The 2017 proposed Renewable Fuel Standard volume requirements, announced yesterday, would require refineries to blend 18.8 billion gallons of biofuels into the nation’s gasoline supply next year. Of this amount, 14.8 billion gallons would come from conventional corn-based ethanol. While the 18.8 billion gallons is almost 700 million gallons more than the 2016 requirement, it is still way below the targeted volumes set by a 2007 law.
The Energy Independence and Security Act of 2007 established annual renewable fuel volume targets, which steadily increase to 36 billion gallons by 2022. The 2017 target is 24 billion gallons.
The EPA has said the lack of infrastructure to blend ethanol into gasoline has led to the lower biofuels mandates. The biofuels industry and corn farmers, however, have accused the agency of caving to big oil.
“EPA has moved in a better direction, but we are disappointed that they set the ethanol number below statute,” said Chip Bowling, president of the National Corn Growers Association, in a statement about the proposed renewable volume obligations.
“In the past, the EPA has cited a lack of fuel infrastructure as one reason for failing to follow statute. Our corn farmers and the ethanol industry have responded,” Bowling continued. “Over the past year, we’ve invested millions of dollars along with the US Department of Agriculture’s Biofuel Infrastructure Partnership to accelerate public and private investment in new ethanol pumps and fuel infrastructure. America’s corn farmers and the ethanol industry have done their job. We call on the EPA to follow the law, and raise the ethanol volume to statute.”
The 2017 proposal is not aggressive enough, said Advanced Biofuels Business Council executive director Brooke Coleman.
“The Administration has pledged to do everything in its power to drive the commercialization and use of advanced, low carbon biofuels,” Coleman said in a statement. “The 2017 proposal does not do that.
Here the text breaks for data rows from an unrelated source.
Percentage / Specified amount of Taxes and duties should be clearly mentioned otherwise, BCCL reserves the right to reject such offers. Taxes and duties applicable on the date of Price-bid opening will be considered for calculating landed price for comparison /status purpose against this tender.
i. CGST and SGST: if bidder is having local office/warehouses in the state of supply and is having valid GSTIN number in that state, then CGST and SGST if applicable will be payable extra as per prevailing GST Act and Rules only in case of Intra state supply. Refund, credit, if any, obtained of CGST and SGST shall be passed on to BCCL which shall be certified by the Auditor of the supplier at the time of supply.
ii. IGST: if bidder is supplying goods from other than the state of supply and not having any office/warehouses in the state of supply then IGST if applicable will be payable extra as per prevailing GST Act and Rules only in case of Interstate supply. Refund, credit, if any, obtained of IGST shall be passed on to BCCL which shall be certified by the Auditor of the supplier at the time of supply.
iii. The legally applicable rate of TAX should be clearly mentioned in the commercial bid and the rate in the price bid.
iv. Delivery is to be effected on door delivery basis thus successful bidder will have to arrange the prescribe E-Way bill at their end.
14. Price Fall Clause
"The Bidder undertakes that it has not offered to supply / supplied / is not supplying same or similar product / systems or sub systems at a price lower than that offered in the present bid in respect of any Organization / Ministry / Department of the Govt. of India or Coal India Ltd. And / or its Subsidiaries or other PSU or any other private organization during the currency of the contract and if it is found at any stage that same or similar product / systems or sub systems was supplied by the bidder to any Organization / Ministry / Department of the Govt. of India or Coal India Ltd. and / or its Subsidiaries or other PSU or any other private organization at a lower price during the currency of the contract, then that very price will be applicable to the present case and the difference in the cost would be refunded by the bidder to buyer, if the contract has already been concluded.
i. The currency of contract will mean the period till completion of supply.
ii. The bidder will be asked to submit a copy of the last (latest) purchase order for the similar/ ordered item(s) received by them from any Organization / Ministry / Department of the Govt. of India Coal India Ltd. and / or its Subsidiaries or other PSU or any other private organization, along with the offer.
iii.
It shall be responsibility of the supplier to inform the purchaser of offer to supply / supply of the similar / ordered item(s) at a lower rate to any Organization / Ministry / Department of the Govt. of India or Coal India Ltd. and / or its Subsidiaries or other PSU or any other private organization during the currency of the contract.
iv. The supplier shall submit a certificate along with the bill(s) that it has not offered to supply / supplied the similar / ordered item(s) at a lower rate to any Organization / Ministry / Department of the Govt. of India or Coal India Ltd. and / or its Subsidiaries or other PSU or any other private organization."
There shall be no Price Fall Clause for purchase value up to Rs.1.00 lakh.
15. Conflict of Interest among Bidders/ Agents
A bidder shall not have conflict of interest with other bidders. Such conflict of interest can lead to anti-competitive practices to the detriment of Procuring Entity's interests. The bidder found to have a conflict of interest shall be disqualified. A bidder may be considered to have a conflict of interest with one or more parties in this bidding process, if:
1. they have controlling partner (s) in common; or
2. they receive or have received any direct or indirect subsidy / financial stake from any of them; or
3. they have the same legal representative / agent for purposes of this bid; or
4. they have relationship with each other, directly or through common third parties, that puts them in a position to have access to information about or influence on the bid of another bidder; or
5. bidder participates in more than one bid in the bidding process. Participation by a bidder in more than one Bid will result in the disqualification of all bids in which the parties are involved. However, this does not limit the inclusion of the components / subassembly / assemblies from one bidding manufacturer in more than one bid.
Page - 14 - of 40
We cannot let the oil industry slow the implementation of this program. It’s that simple. If the Administration wants our industry to be aggressive when it comes to financing and commercializing low carbon fuels in the United States, as they have asked us to do, they need to hold up their end of the bargain and make some critical adjustments to the RFS final rule.”
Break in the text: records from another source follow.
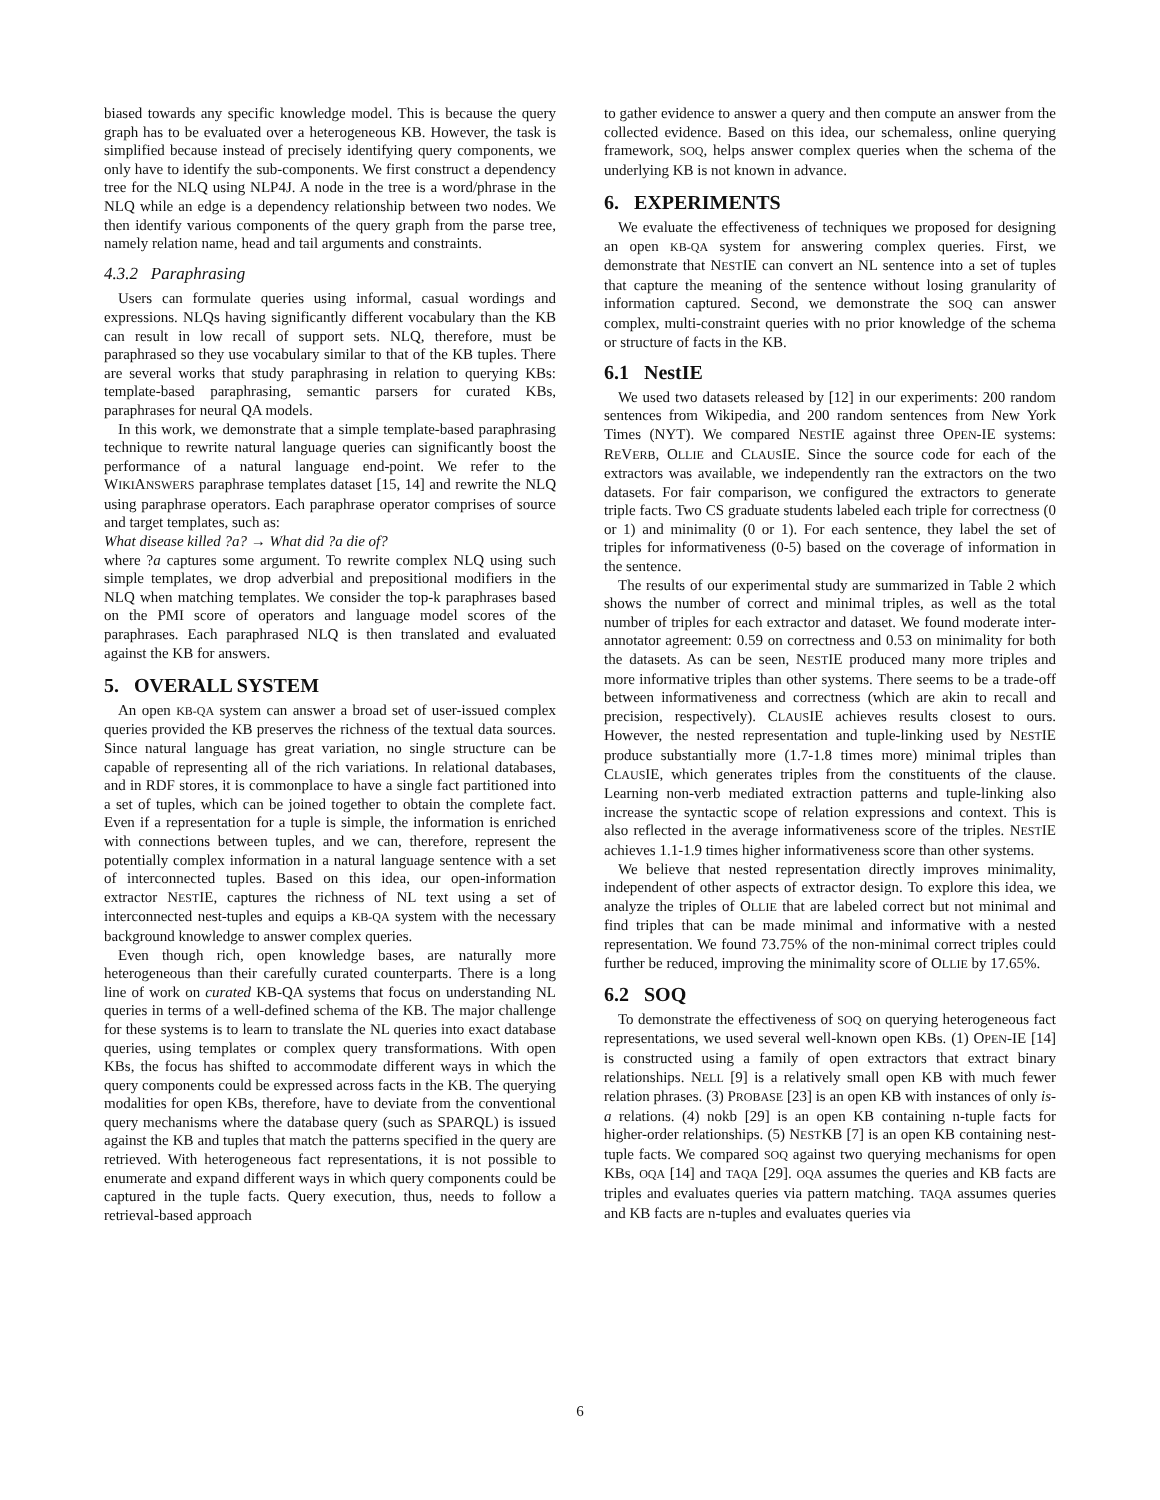biased towards any specific knowledge model. This is because the query graph has to be evaluated over a heterogeneous KB. However, the task is simplified because instead of precisely identifying query components, we only have to identify the sub-components. We first construct a dependency tree for the NLQ using NLP4J. A node in the tree is a word/phrase in the NLQ while an edge is a dependency relationship between two nodes. We then identify various components of the query graph from the parse tree, namely relation name, head and tail arguments and constraints.
4.3.2 Paraphrasing
Users can formulate queries using informal, casual wordings and expressions. NLQs having significantly different vocabulary than the KB can result in low recall of support sets. NLQ, therefore, must be paraphrased so they use vocabulary similar to that of the KB tuples. There are several works that study paraphrasing in relation to querying KBs: template-based paraphrasing, semantic parsers for curated KBs, paraphrases for neural QA models.
In this work, we demonstrate that a simple template-based paraphrasing technique to rewrite natural language queries can significantly boost the performance of a natural language end-point. We refer to the WIKIANSWERS paraphrase templates dataset [15, 14] and rewrite the NLQ using paraphrase operators. Each paraphrase operator comprises of source and target templates, such as:
What disease killed ?a? → What did ?a die of?
where ?a captures some argument. To rewrite complex NLQ using such simple templates, we drop adverbial and prepositional modifiers in the NLQ when matching templates. We consider the top-k paraphrases based on the PMI score of operators and language model scores of the paraphrases. Each paraphrased NLQ is then translated and evaluated against the KB for answers.
5. OVERALL SYSTEM
An open KB-QA system can answer a broad set of user-issued complex queries provided the KB preserves the richness of the textual data sources. Since natural language has great variation, no single structure can be capable of representing all of the rich variations. In relational databases, and in RDF stores, it is commonplace to have a single fact partitioned into a set of tuples, which can be joined together to obtain the complete fact. Even if a representation for a tuple is simple, the information is enriched with connections between tuples, and we can, therefore, represent the potentially complex information in a natural language sentence with a set of interconnected tuples. Based on this idea, our open-information extractor NESTIE, captures the richness of NL text using a set of interconnected nest-tuples and equips a KB-QA system with the necessary background knowledge to answer complex queries.
Even though rich, open knowledge bases, are naturally more heterogeneous than their carefully curated counterparts. There is a long line of work on curated KB-QA systems that focus on understanding NL queries in terms of a well-defined schema of the KB. The major challenge for these systems is to learn to translate the NL queries into exact database queries, using templates or complex query transformations. With open KBs, the focus has shifted to accommodate different ways in which the query components could be expressed across facts in the KB. The querying modalities for open KBs, therefore, have to deviate from the conventional query mechanisms where the database query (such as SPARQL) is issued against the KB and tuples that match the patterns specified in the query are retrieved. With heterogeneous fact representations, it is not possible to enumerate and expand different ways in which query components could be captured in the tuple facts. Query execution, thus, needs to follow a retrieval-based approach
to gather evidence to answer a query and then compute an answer from the collected evidence. Based on this idea, our schemaless, online querying framework, SOQ, helps answer complex queries when the schema of the underlying KB is not known in advance.
6. EXPERIMENTS
We evaluate the effectiveness of techniques we proposed for designing an open KB-QA system for answering complex queries. First, we demonstrate that NESTIE can convert an NL sentence into a set of tuples that capture the meaning of the sentence without losing granularity of information captured. Second, we demonstrate the SOQ can answer complex, multi-constraint queries with no prior knowledge of the schema or structure of facts in the KB.
6.1 NestIE
We used two datasets released by [12] in our experiments: 200 random sentences from Wikipedia, and 200 random sentences from New York Times (NYT). We compared NESTIE against three OPEN-IE systems: REVERB, OLLIE and CLAUSIE. Since the source code for each of the extractors was available, we independently ran the extractors on the two datasets. For fair comparison, we configured the extractors to generate triple facts. Two CS graduate students labeled each triple for correctness (0 or 1) and minimality (0 or 1). For each sentence, they label the set of triples for informativeness (0-5) based on the coverage of information in the sentence.
The results of our experimental study are summarized in Table 2 which shows the number of correct and minimal triples, as well as the total number of triples for each extractor and dataset. We found moderate inter-annotator agreement: 0.59 on correctness and 0.53 on minimality for both the datasets. As can be seen, NESTIE produced many more triples and more informative triples than other systems. There seems to be a trade-off between informativeness and correctness (which are akin to recall and precision, respectively). CLAUSIE achieves results closest to ours. However, the nested representation and tuple-linking used by NESTIE produce substantially more (1.7-1.8 times more) minimal triples than CLAUSIE, which generates triples from the constituents of the clause. Learning non-verb mediated extraction patterns and tuple-linking also increase the syntactic scope of relation expressions and context. This is also reflected in the average informativeness score of the triples. NESTIE achieves 1.1-1.9 times higher informativeness score than other systems.
We believe that nested representation directly improves minimality, independent of other aspects of extractor design. To explore this idea, we analyze the triples of OLLIE that are labeled correct but not minimal and find triples that can be made minimal and informative with a nested representation. We found 73.75% of the non-minimal correct triples could further be reduced, improving the minimality score of OLLIE by 17.65%.
6.2 SOQ
To demonstrate the effectiveness of SOQ on querying heterogeneous fact representations, we used several well-known open KBs. (1) OPEN-IE [14] is constructed using a family of open extractors that extract binary relationships. NELL [9] is a relatively small open KB with much fewer relation phrases. (3) PROBASE [23] is an open KB with instances of only is-a relations. (4) nokb [29] is an open KB containing n-tuple facts for higher-order relationships. (5) NESTKB [7] is an open KB containing nest-tuple facts. We compared SOQ against two querying mechanisms for open KBs, OQA [14] and TAQA [29]. OQA assumes the queries and KB facts are triples and evaluates queries via pattern matching. TAQA assumes queries and KB facts are n-tuples and evaluates queries via
6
The oil industry, on the other hand, said the proposed biofuel volumes aren’t safe for cars on the road and will raise gas prices at the pump, which are on the low end of there they have been in recent years.
“The administration is potentially putting the safety of American consumers, their vehicles and our economy at risk,” said American Petroleum Institute downstream group director Frank Macchiarola in an email, repeating his call for Congress to repeal the biofuels mandate. “Higher ethanol blends, such as E15, can damage engines and fuel systems — potentially forcing drivers to pay for costly repairs, according to extensive testing by the auto and oil industries. API is urging EPA to set the final ethanol mandate at no more than 9.7 percent of gasoline demand.”
The oil industry has repeatedly urged the EPA to set the final ethanol mandate at this level to help avoid the 10 percent ethanol “blend wall,” which refers to the difficulty in incorporating ethanol into the fuel supply at volumes exceeding 10 percent.
Beyond 10 percent, the ethanol renders the blended fuel “incompatible with today’s engines, vehicles and the multi-billion dollar infrastructure” in the US, according to the American Petroleum Institute and the American Fuel and Petrochemical Manufacturers.
The biofuels industry, on the other hand, counters that the blend wall is a myth. An analysis of 2016 model year warranty statements and owner’s manuals conducted by the Renewable Fuels Association shows that auto manufacturers approve E15 — 15 percent ethanol 85 percent gasoline — use in more than 70 percent of new vehicles. This is up from 2015, when just over 60 percent of MY 2015 automobiles were clearly approved for E15.
It’s big oil versus big ag. As to which one is bigger, well, we’ll have to wait and see.